WHAT YOU NEED TO DO: Identify every line in the items that contains the string "히브리성서", and copy each of those lines. Matching is case-sensitive.

Data entries:

________________________________________

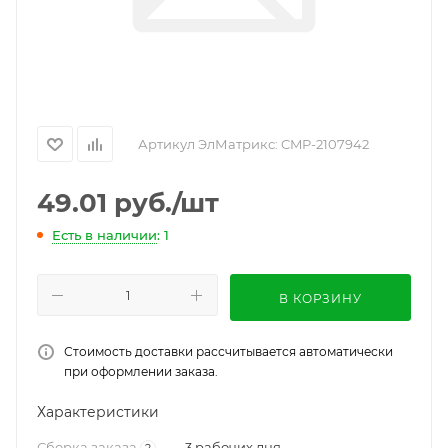
Артикул ЭлМатрикс:
CMP-2107942
49.01
руб.
/шт
Есть в наличии
: 1
В КОРЗИНУ
Стоимость доставки рассчитывается автоматически
при оформлении заказа.
Характеристики
Сборка заказа
—
3 рабочих дня
?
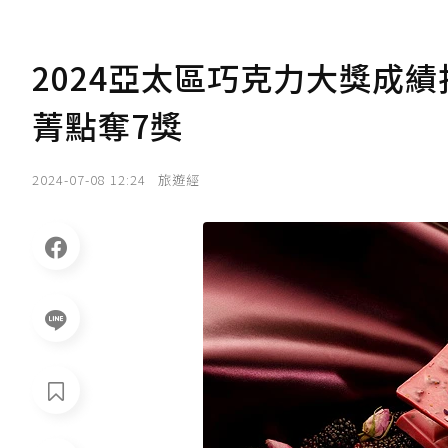
2024亞太區巧克力大獎成績揭
菁點奪7獎
2024-07-08 12:24
旅遊經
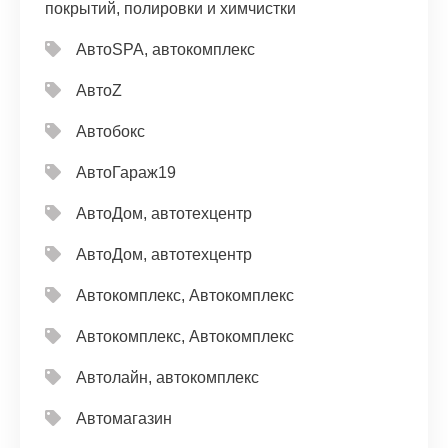
покрытий, полировки и химчистки
АвтоSPA, автокомплекс
АвтоZ
Автобокс
АвтоГараж19
АвтоДом, автотехцентр
АвтоДом, автотехцентр
Автокомплекс, Автокомплекс
Автокомплекс, Автокомплекс
Автолайн, автокомплекс
Автомагазин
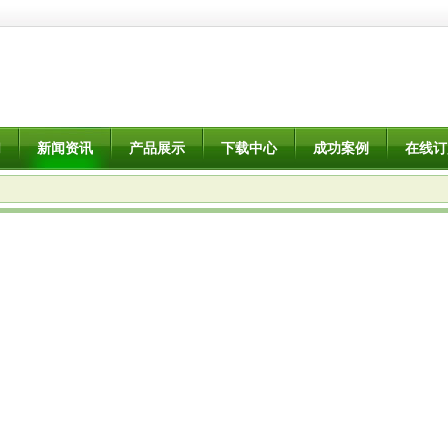
们
新闻资讯
产品展示
下载中心
成功案例
在线订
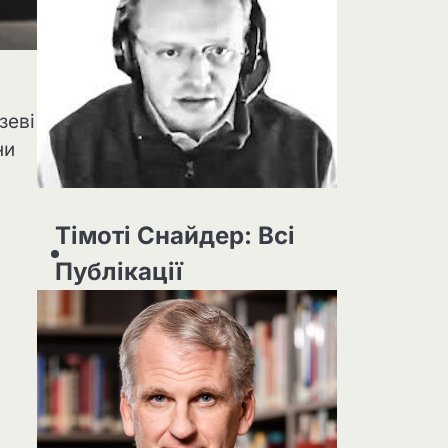
зеві
ни
Тімоті Снайдер: Всі
ш
Публікації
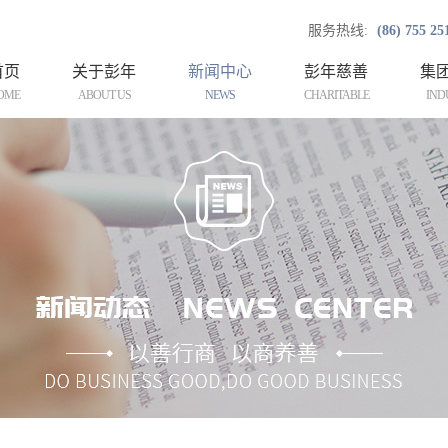
服务热线:
(86) 755 25
首页
关于彭年
新闻中心
彭年慈善
集
OME
ABOUT US
NEWS
CHARITABLE
IND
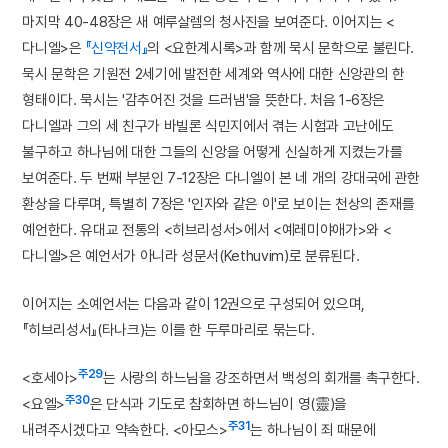
마지막 40-48장은 새 예루살렘의 청사진을 보여준다. 이어지는 <
다니엘>은
『신약전서』
의 <요한계시록>과 함께 묵시 문학으로 불린다.
묵시 문학은 기원전 2세기에 발전한 세계와 역사에 대한 신앙관의 한
형태이다. 묵시는 '감추어진 것을 드러냄'을 뜻한다. 처음 1-6장은
다니엘과 그의 세 친구가 바빌론 식민지에서 겪는 시험과 고난에도
불구하고 하나님에 대한 그들의 신앙을 어떻게 신실하게 지켰는가를
보여준다. 두 번째 부분인 7-12장은 다니엘이 본 네 개의 강대국에 관한
환상을 다루며, 특별히 7장은 '인자와 같은 이'로 보이는 천상의 존재를
예언한다. 유대교 전통의 <히브리성서>에서 <예레미야애가>와 <
다니엘>은 예언서가 아니라 성문서(Kethuvim)로 분류된다.
이어지는 소예언서는 다음과 같이 12권으로 구성되어 있으며,
『히브리성서』(타나크)는 이를 한 두루마리로 묶는다.
주29
<호세아>
는 사랑의 하느님을 강조하면서 백성의 회개를 촉구한다.
주30
<요엘>
은 단식과 기도로 참회하면 하느님이 영(靈)을
주31
내려주시겠다고 약속한다. <아모스>
는 하나님이 죄 때문에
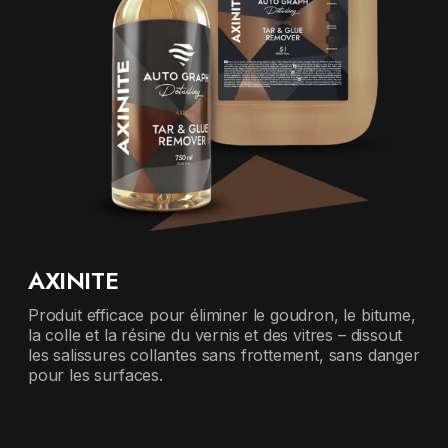
AXINITE
Produit efficace pour éliminer le goudron, le bitume,
la colle et la résine du vernis et des vitres – dissout
les salissures collantes sans frottement, sans danger
pour les surfaces.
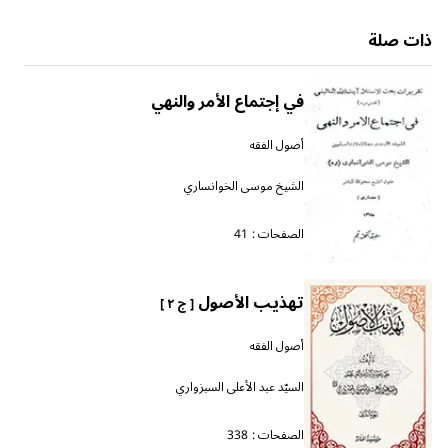
ذات صلة
في إجتماع الأمر والنهي
أصول الفقه
الشيخ موسى الخوانساري
الصفحات :
41
تهذيب الأصول
[ ج ٢ ]
أصول الفقه
السيّد عبد الأعلى السبزواري
الصفحات :
338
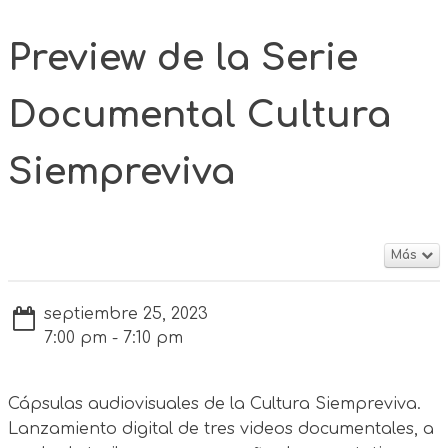
Preview de la Serie
Documental Cultura
Siempreviva
Más
septiembre 25, 2023
7:00 pm - 7:10 pm
Cápsulas audiovisuales de la Cultura Siempreviva.
Lanzamiento digital de tres videos documentales, a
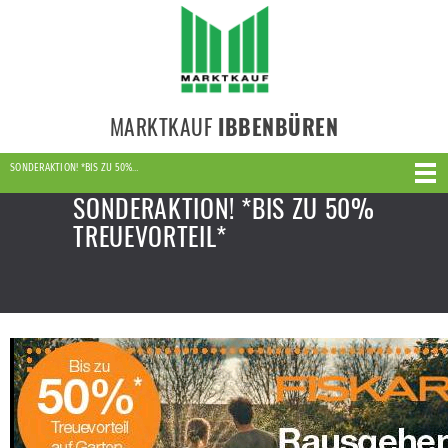
MARKTKAUF
IBBENBÜREN
SONDERAKTION! *BIS ZU 50%…
SONDERAKTION! *BIS ZU 50%
TREUEVORTEIL*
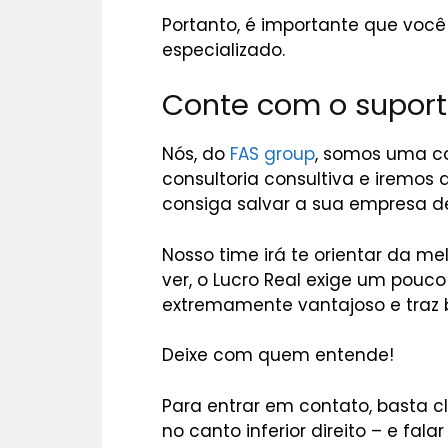
Portanto, é importante que voc
especializado.
Conte com o suport
Nós, do
FAS group
, somos uma c
consultoria consultiva e iremos
consiga salvar a sua empresa d
Nosso time irá te orientar da me
ver, o Lucro Real exige um pouc
extremamente vantajoso e traz b
Deixe com quem entende!
Para entrar em contato, basta c
no canto inferior direito – e fal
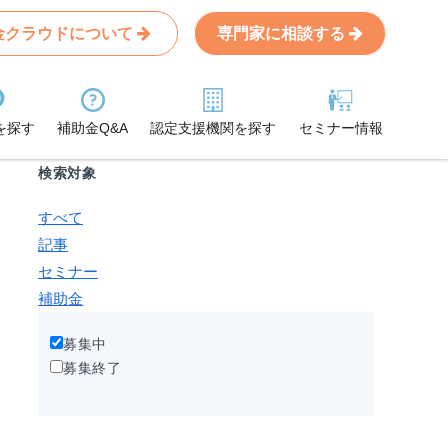
金クラウドについて
専門家に相談する
Search
条件から記事を探す
を探す
補助金Q&A
認定支援機関を探す
セミナー情報
検索対象
すべて
記事
セミナー
補助金
募集中
募集終了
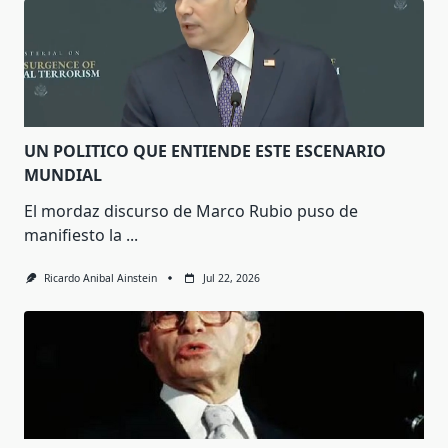
UN POLITICO QUE ENTIENDE ESTE ESCENARIO
MUNDIAL
El mordaz discurso de Marco Rubio puso de
manifiesto la
...
Ricardo Anibal Ainstein
Jul 22, 2026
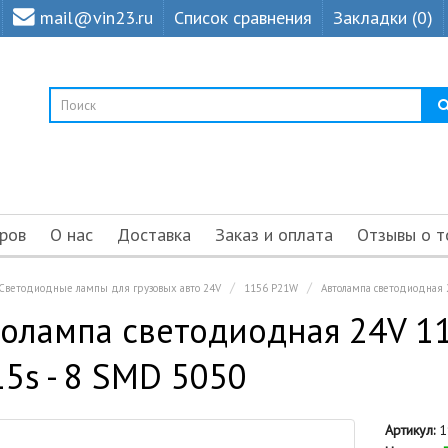
mail@vin23.ru
Список сравнения
Закладки (0)
ров
О нас
Доставка
Заказ и оплата
Отзывы о т
Светодиодные лампы для грузовых авто 24V
1156 P21W
Автолампа cветодиодная 2
олампа cветодиодная 24V 115
5s - 8 SMD 5050
Артикул:
1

________________________________________

ANSWER TO THE EXERCISE:
예언한다. 유대교 전통의 <히브리성서>에서 <예레미야애가>와 <
『히브리성서』(타나크)는 이를 한 두루마리로 묶는다.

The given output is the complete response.